#### [Texte de la page]

────────────────────

COMMENT
RÉSOUDRE LES CONFLITS DANS L’EGLISE? (2)
Comment résoudre les conflits dans l’Eglise ?
Voilà le thème de cette seconde émission consacrée à
l’enseignement de Jésus-Christ sur ce point si sensible, qui cause tant de tort au développement
et à l’enracinement du christianisme. La
dernière fois j’ai passé en revue avec vous un certain nombre de passages du
Nouveau Testament (que ce soient les évangiles, le livre des Actes des Apôtres
ou certaines lettres), qui montrent que des conflits entre chrétiens ont hélas
surgi dès le début de l’Eglise. En
fait ceci démontre que les hommes et les femmes sauvés par la foi en Jésus-Christ
ne sont pas des gens parfaits, sans l’ombre d’un défaut ou d’une action répréhensible.
Le
Nouveau Testament, avons-nous vu ensemble, ne gomme pas les différences, les désaccords,
parfois les disputes ou même les sérieuses altercations que des chrétiens de
la première génération ont pu avoir entre eux.
C’est même une des preuves externes de l’authenticité du Nouveau
Testament, qui ne cherche pas à brosser un tableau idéal de l’Eglise
primitive, laquelle était composée d’hommes et de femmes pécheurs, parfois
inconstants ou butés.
Nous n’allons pas répéter aujourd’hui la lecture de
tous ces textes, mais plutôt bien réfléchir sur l’enseignement du Christ
que l’on trouve au chapitre 18 de l’évangile selon Matthieu, sur sa mise en
pratique et ses implications. Je
vous lis ce texte fondamental: Si ton
frère s’est rendu coupable à ton égard, va le trouver, et convaincs-le de
sa faute : mais que cela se passe en tête-à-tête.
S’il t’écoute, tu auras gagné ton frère.
S’il ne t’écoute pas, reviens le voir en prenant avec toi une ou
deux autres personnes, pour que tout ce qui sera dit soit appuyé sur les déclarations
de deux ou trois témoins. S’il
refuse de les écouter, dis-le à l’Eglise.
S’il refuse aussi d’écouter l’Eglise, mets-le sur le même plan
que les païens et les collecteurs d’impôts. Vraiment, je vous l’assure :
tous ceux que vous exclurez sur la terre auront été exclus aux yeux de Dieu et
tous ceux que vous accueillerez sur la terre auront été accueillis aux yeux de
Dieu.

────────────────────

#### [Informations extraites]
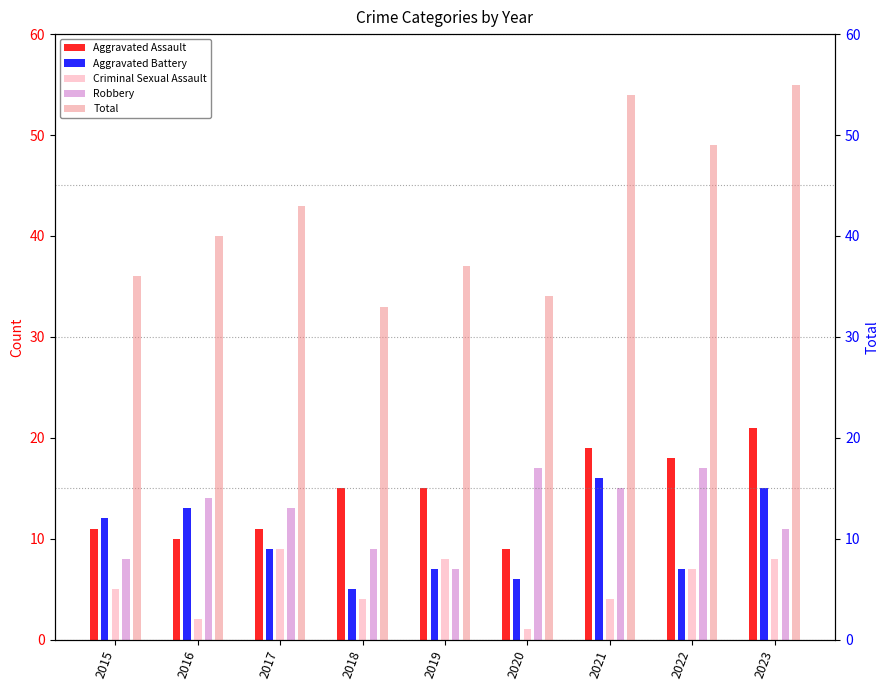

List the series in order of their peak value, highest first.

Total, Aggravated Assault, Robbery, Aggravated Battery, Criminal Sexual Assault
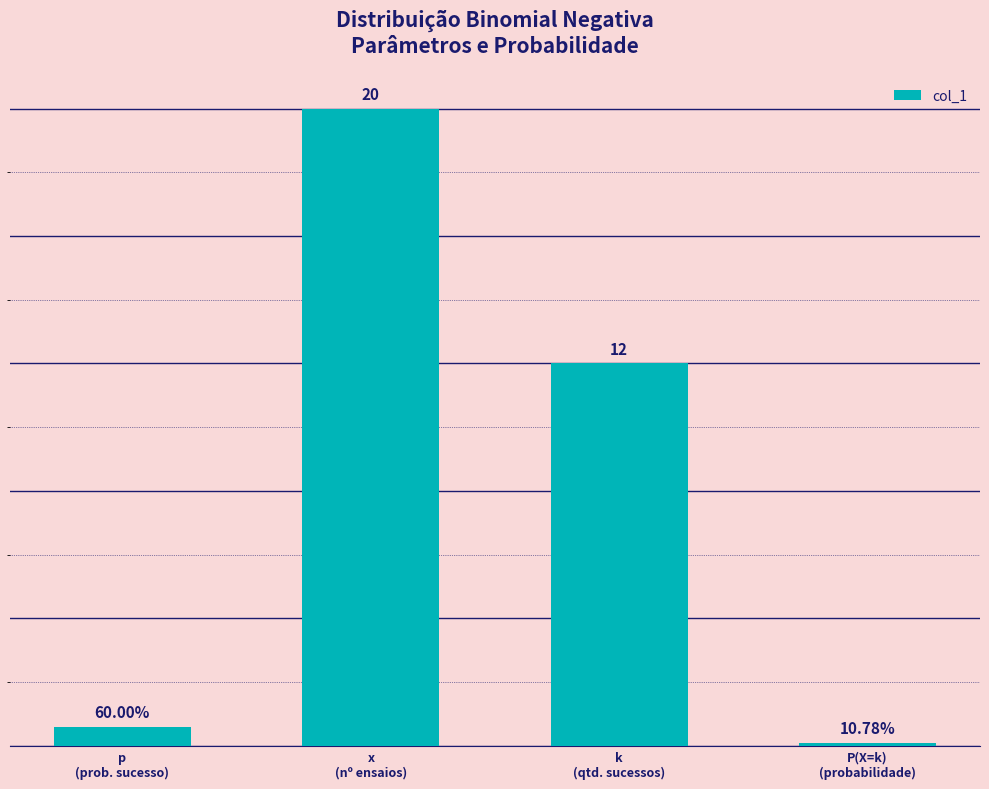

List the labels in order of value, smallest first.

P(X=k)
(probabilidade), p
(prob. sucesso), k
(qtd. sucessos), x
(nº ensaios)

────────────────────

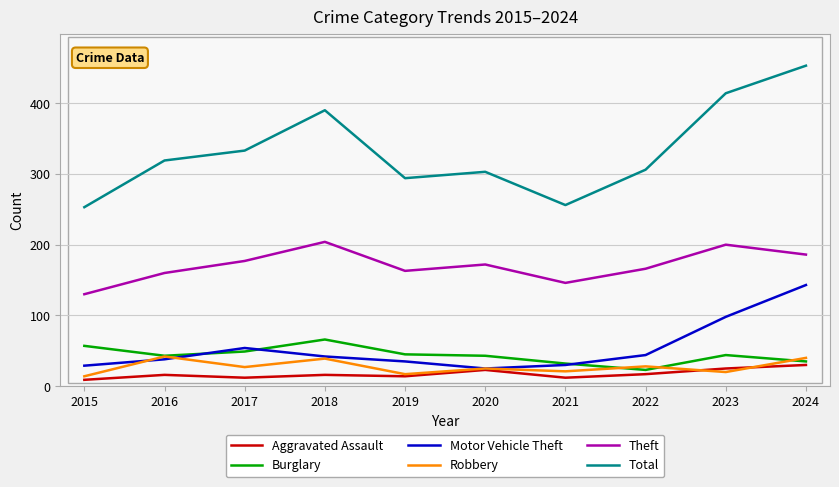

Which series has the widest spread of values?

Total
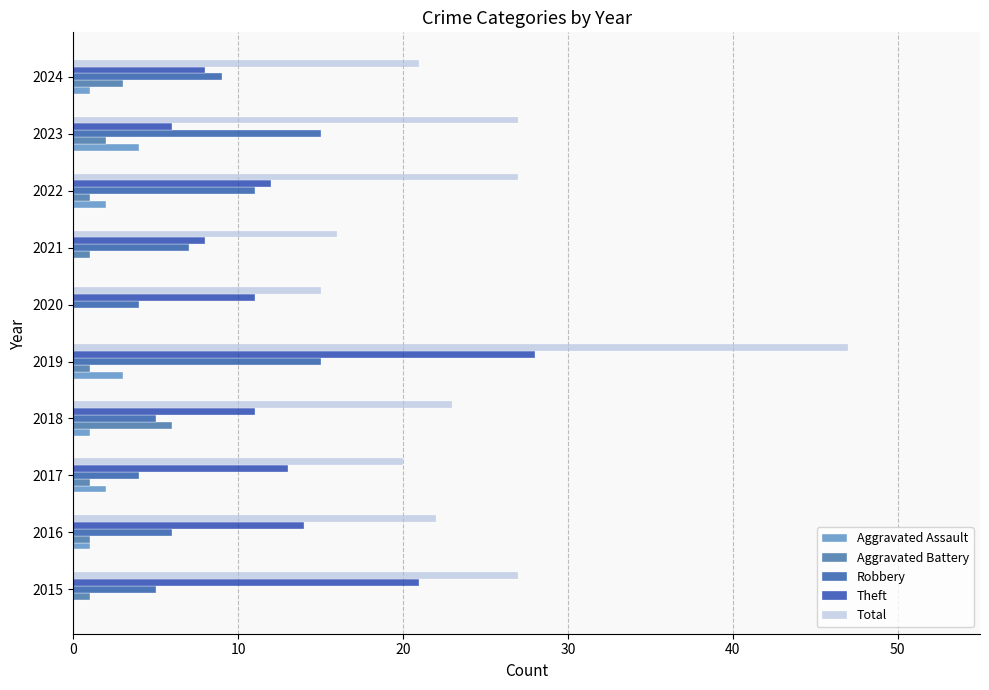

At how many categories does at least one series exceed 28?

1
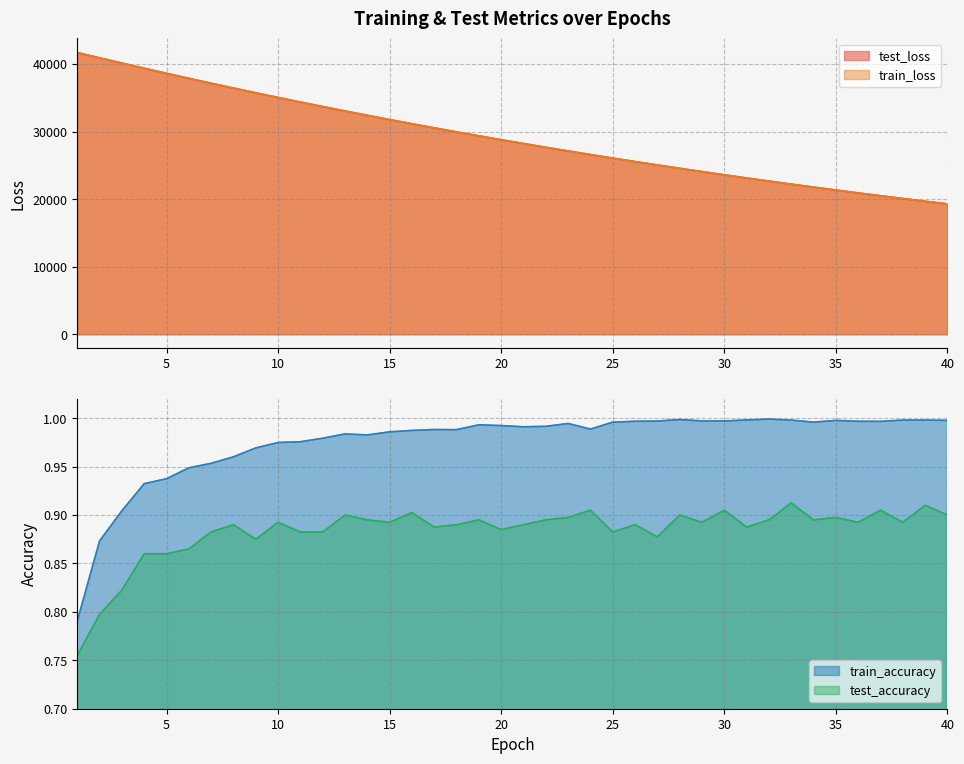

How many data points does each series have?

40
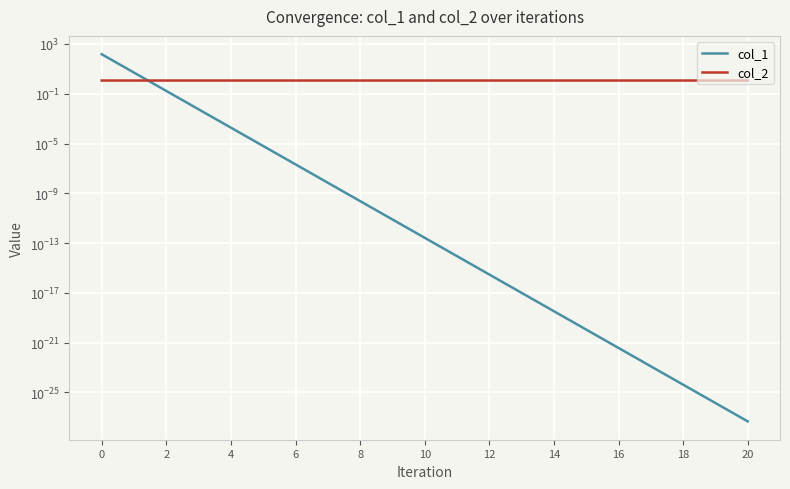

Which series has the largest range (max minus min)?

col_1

────────────────────

#### [Questions]
- A) D'après le texte sur les conflits dans l'Église, à quel chapitre de l'évangile selon Matthieu se trouve l'enseignement du Christ qu'il étudie ?
- B) Poursuivez le texte sur les conflits dans l'Église à partir de sa dernière phrase.

#### [Réponses par numéro]
- A) Au chapitre 18.

- B)
Jésus montre de façon très claire la voie qui doit être
suivie pour qu’une réconciliation puisse avoir lieu.
La première étape est une rencontre personnelle, sur la demande de la
personne qui s’estime offensée. L’esprit
évangélique ce n’est pas de chercher à tout déballer sur la place
publique, ou de se répandre en
plaintes et ragots pour se faire passer pour une victime, mais d’avoir
l’honnêteté et le courage d’aller voir la personne qui nous a causé du
tort. Parfois nous pouvons penser
qu’elle nous a offensé alors que nous ne sommes pas au courant de facteurs
qui pourraient modifier notre jugement ou démontrer d’autres responsabilités
pour l’action ou les paroles qui sont en cause.
Il faut d’abord parler en tête à tête avec la personne qui nous
semble responsable de l’offense. Il
est bien possible qu’un problème soit alors résolu de cette manière et
qu’une bonne compréhension naisse d’une telle rencontre.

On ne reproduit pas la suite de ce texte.